A word-for-word repeat of all the data is the goal.

### Extracted data

-------------------------

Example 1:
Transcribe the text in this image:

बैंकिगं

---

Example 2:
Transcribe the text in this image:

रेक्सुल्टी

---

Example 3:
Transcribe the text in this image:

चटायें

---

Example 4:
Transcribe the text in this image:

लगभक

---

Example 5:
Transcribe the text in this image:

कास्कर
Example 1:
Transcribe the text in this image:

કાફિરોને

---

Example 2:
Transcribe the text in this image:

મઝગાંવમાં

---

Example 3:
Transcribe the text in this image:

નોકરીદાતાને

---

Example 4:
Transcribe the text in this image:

-------------------------

### Your solution
Example 1:
Transcribe the text in this image:

बैंकिगं

---

Example 2:
Transcribe the text in this image:

रेक्सुल्टी

---

Example 3:
Transcribe the text in this image:

चटायें

---

Example 4:
Transcribe the text in this image:

लगभक

---

Example 5:
Transcribe the text in this image:

कास्कर
Example 1:
Transcribe the text in this image:

કાફિરોને

---

Example 2:
Transcribe the text in this image:

મઝગાંવમાં

---

Example 3:
Transcribe the text in this image:

નોકરીદાતાને

---

Example 4:
Transcribe the text in this image:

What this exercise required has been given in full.